Three main areas of interest aren’t being talked about at the moment, but all of them represent clear obstacles to the successful deployment of SDN:
The obvious challenge here is monitoring different network types that aren’t necessarily interoperable and that reside on multitenant servers. By introducing a seamless monitoring capability that encompasses all the leading SDN infrastructure vendors, Gigamon hopes to help the entire industry move forward.
When rolling out SDN, a highly agnostic monitoring strategy is needed to better help vendors and their end users get it right the first time and experience a smooth deployment cycle.

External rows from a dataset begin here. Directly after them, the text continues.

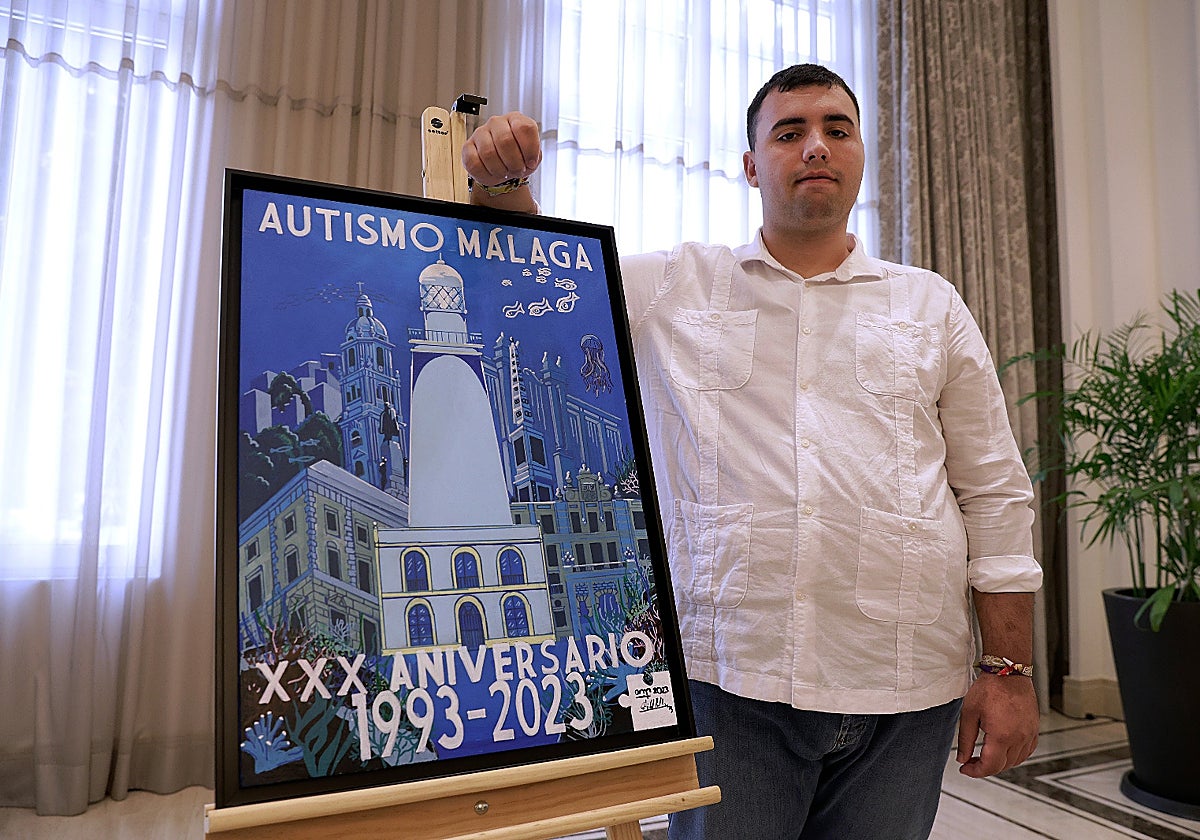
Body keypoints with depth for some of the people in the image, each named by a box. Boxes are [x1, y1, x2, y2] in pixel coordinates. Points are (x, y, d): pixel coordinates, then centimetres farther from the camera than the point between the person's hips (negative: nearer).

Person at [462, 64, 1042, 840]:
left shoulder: (932, 304, 11)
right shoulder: (676, 287, 8)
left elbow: (995, 497, 9)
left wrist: (1009, 671, 4)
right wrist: (503, 182, -8)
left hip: (906, 691, 2)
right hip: (728, 679, -1)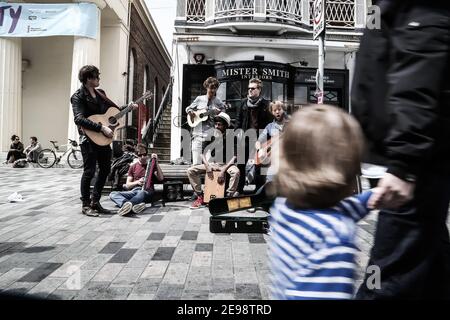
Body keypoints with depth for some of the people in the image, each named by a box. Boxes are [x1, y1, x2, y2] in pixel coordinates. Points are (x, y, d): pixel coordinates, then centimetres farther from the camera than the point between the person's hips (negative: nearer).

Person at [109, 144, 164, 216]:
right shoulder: (133, 167, 21)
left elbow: (161, 178, -1)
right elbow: (127, 185, 15)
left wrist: (156, 162, -5)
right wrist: (137, 182, -6)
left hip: (147, 192, -3)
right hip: (134, 191, 3)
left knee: (141, 193, -41)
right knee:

SDN deployments require high-level monitoring capabilities that allow for a greater reduction of monitored traffic through advanced and multithreaded filtering as well as packet manipulation. This, in turn, opens the door to greater integration with analytic tools while enabling those tools to perform more effectively by maximizing their analytic throughput.
Simple tap functionality is now just a starting point. A monitoring network that makes SDN deployments possible, not to mention traditional and hybrid deployments, will need to supply much more functionality at the packet, flow and network-wide levels to truly bring about the visibility that’s required. Visibility services such as multidomain flow mapping, packet normalization, flow optimization, and de-duplication will form the basis of the monitoring fabric.
Because SDN will be deployed in an early, multivendor fashion across different network topologies, finding a way to gain overarching visibility into the traffic on CSP networks is essential. To date, no such visibility and monitoring capability exists, but given the perceived issues with interoperability, this problem will need to be solved sooner rather than later in the life cycle of SDN.
One possible solution would be an applet that ties together flow-routing data from various vendors’ control points and from legacy, hybrid, cloud, and virtual networks. Yet again there has been minimal discussion so far about this desired capability, but the need for it is very real.
From a CSP’s perspective, SDN is the path to follow for several reasons, from commodity hardware to new ways of controlling services to sheer acceleration of data across a network. The obstacles could ultimately dissuade a provider from realizing these advantages, but Gigamon sees great value in SDN technology, and with the provision of a monitoring infrastructure, the speed of adoption could be rapidly increased.
A number of network equipment vendors have recently introduced SDN infrastructure components, and deployments have already begun to happen at the tier 1 level for CSPs, primarily to add flexibility to existing service offerings. But as in previous tech cycles, “the next big thing” is in danger of running aground if the right monitoring capability doesn’t accompany the rollout. Only time will tell.